The racing probe was less than two years old. As a class-T device it contained the new pan inorganica logic circuits and a full array of sensors. It could comprehend as much of what it saw as most human observers, and it was eager to show its powers. It waited impatiently, until at five million kilometers from Cobweb Station it could finally pick up the first image on its radar. The hulking station showed as a grainy globe, pocked by entry ports and knobby with communications equipment. The probe’s data bank now included a full description of the station’s purpose and presumed contents. It had started all-channel signalling even at extreme range, with no reply.

Cobweb Station’s silence continued. The probe was closing fast, and it was puzzled to observe that all the station’s entry ports appeared open to space. It sent a Mattin Link message back to Dominus, reporting that peculiarity, and decelerated hard until it was within a hundred kilometers. The high-resolution sensors were now able to pick up images of small, irregular objects floating close to the station. Some of them gave off the bright radar reflection of hard metal, but others were more difficult to analyze. The probe launched two of its small bristle explorers, one to inspect the space flotsam, the other to enter and examine the interior of the station.

If the second bristle explorer’s task was ever completed, the results were not recorded.
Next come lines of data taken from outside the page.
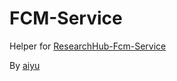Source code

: # FCM-Service

Helper for [ResearchHub-Fcm-Service](https://github.com/aiyu-ayaan/ResearchHub-Fcm-Service)

By [aiyu](https://github.com/aiyu-ayaan)
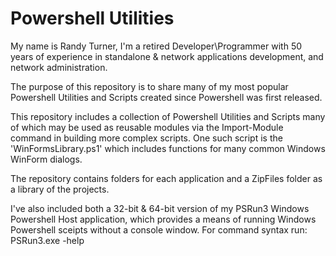 # Powershell Utilities

My name is Randy Turner, I'm a retired Developer\Programmer with 50 years of experience in standalone & network applications development, and network administration.

The purpose of this repository is to share many of my most popular Powershell Utilities and Scripts
created since Powershell was first released.

This repository includes a collection of Powershell Utilities and Scripts many of which may be used
as reusable modules via the Import-Module command in building more complex scripts. One such script is
the 'WinFormsLibrary.ps1' which includes functions for many common Windows WinForm dialogs.

The repository contains folders for each application and a ZipFiles folder as a library of the projects.

I've also included both a 32-bit & 64-bit version of my PSRun3 Windows Powershell Host application, which provides a means of running Windows Powershell sceipts without a console window. For command syntax run: 
PSRun3.exe -help


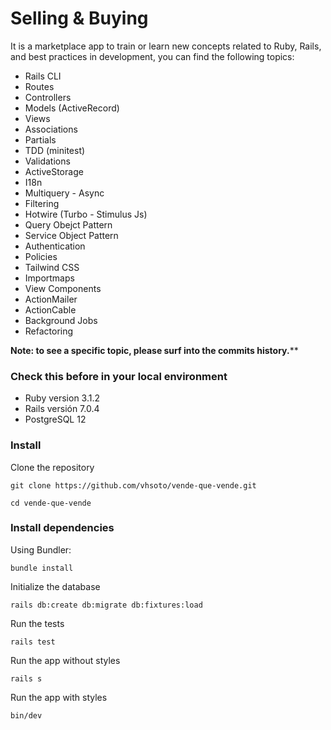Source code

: # Selling & Buying
It is a marketplace app to train or learn new concepts related to Ruby, Rails, and best practices in development, you can find the following topics:

- Rails CLI
- Routes
- Controllers
- Models (ActiveRecord)
- Views
- Associations
- Partials
- TDD (minitest)
- Validations
- ActiveStorage
- I18n
- Multiquery - Async
- Filtering
- Hotwire (Turbo - Stimulus Js)
- Query Obejct Pattern
- Service Object Pattern
- Authentication
- Policies
- Tailwind CSS
- Importmaps
- View Components
- ActionMailer
- ActionCable
- Background Jobs
- Refactoring

**Note: to see a specific topic, please surf into the commits history.****

### Check this before in your local environment
- Ruby version 3.1.2
- Rails versión 7.0.4
- PostgreSQL 12

### Install
Clone the repository

`git clone https://github.com/vhsoto/vende-que-vende.git`

`cd vende-que-vende`

### Install dependencies

Using Bundler:

`bundle install`

Initialize the database

`rails db:create db:migrate db:fixtures:load`

Run the tests

`rails test`

Run the app without styles

`rails s`

Run the app with styles

`bin/dev`


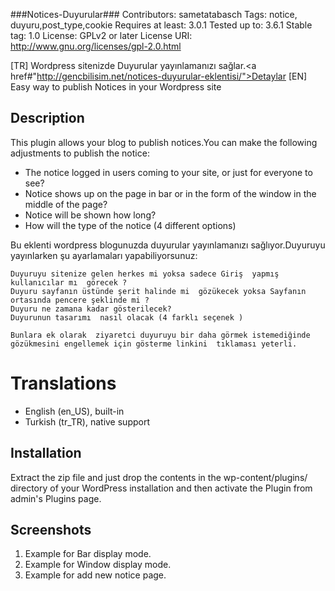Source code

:###Notices-Duyurular###
Contributors: sametatabasch
Tags: notice, duyuru,post_type,cookie
Requires at least: 3.0.1
Tested up to: 3.6.1
Stable tag: 1.0
License: GPLv2 or later
License URI: http://www.gnu.org/licenses/gpl-2.0.html

[TR] Wordpress sitenizde Duyurular yayınlamanızı sağlar.<a href#"http://gencbilisim.net/notices-duyurular-eklentisi/">Detaylar</a>
[EN] Easy way to publish Notices in your Wordpress site

## Description ##
This plugin allows your blog to publish notices.You can make the following adjustments to publish the notice:

* The notice logged in users coming to your site, or just for everyone to see?
* Notice shows up on the page in bar or in the form of the window in the middle of the page?
* Notice will be shown how long?
* How will the type of the notice (4 different options)
  
  
Bu  eklenti  wordpress blogunuzda duyurular yayınlamanızı  sağlıyor.Duyuruyu  yayınlarken şu ayarlamaları yapabiliyorsunuz:

    Duyuruyu sitenize gelen herkes mi yoksa sadece Giriş  yapmış  kullanıcılar mı  görecek ?
    Duyuru sayfanın üstünde şerit halinde mi  gözükecek yoksa Sayfanın ortasında pencere şeklinde mi ?
    Duyuru ne zamana kadar gösterilecek?
    Duyurunun tasarımı  nasıl olacak (4 farklı seçenek )
    
    Bunlara ek olarak  ziyaretci duyuruyu bir daha görmek istemediğinde gözükmesini engellemek için gösterme linkini  tıklaması yeterli.
    
# Translations #

* English (en\_US), built-in
* Turkish (tr\_TR), native support

## Installation ##

Extract the zip file and just drop the contents in the wp-content/plugins/ directory of your WordPress installation and then activate the Plugin from admin's Plugins page.

## Screenshots ##
1. Example for Bar display mode. 
2. Example for Window display mode.
3. Example for add new notice page.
Long before that, every message circuit on the probe had hit full capacity. A blast of emergency signals deluged through the Mattin Link to Dominus, while rarely-used indicators sprang to life on every control board from the Vulcan Nexus to the Oort Harvester.

The first bristle explorer had encountered the debris outside Cobweb Station. Some of it was strange fragments, mixtures of organic and inorganic matter blown to shapelessness by the weapons of station guards. But next to those twisted remnants, sometimes mixed inextricably with them, there floated the bloated, frozen bodies of the guards themselves. In shredded uniforms, cold fingers still on triggers, the dead hung gutted and stiff-limbed in the endless sarcophagus of open space.

Throughout the solar system, alarm bells sounded their requiems.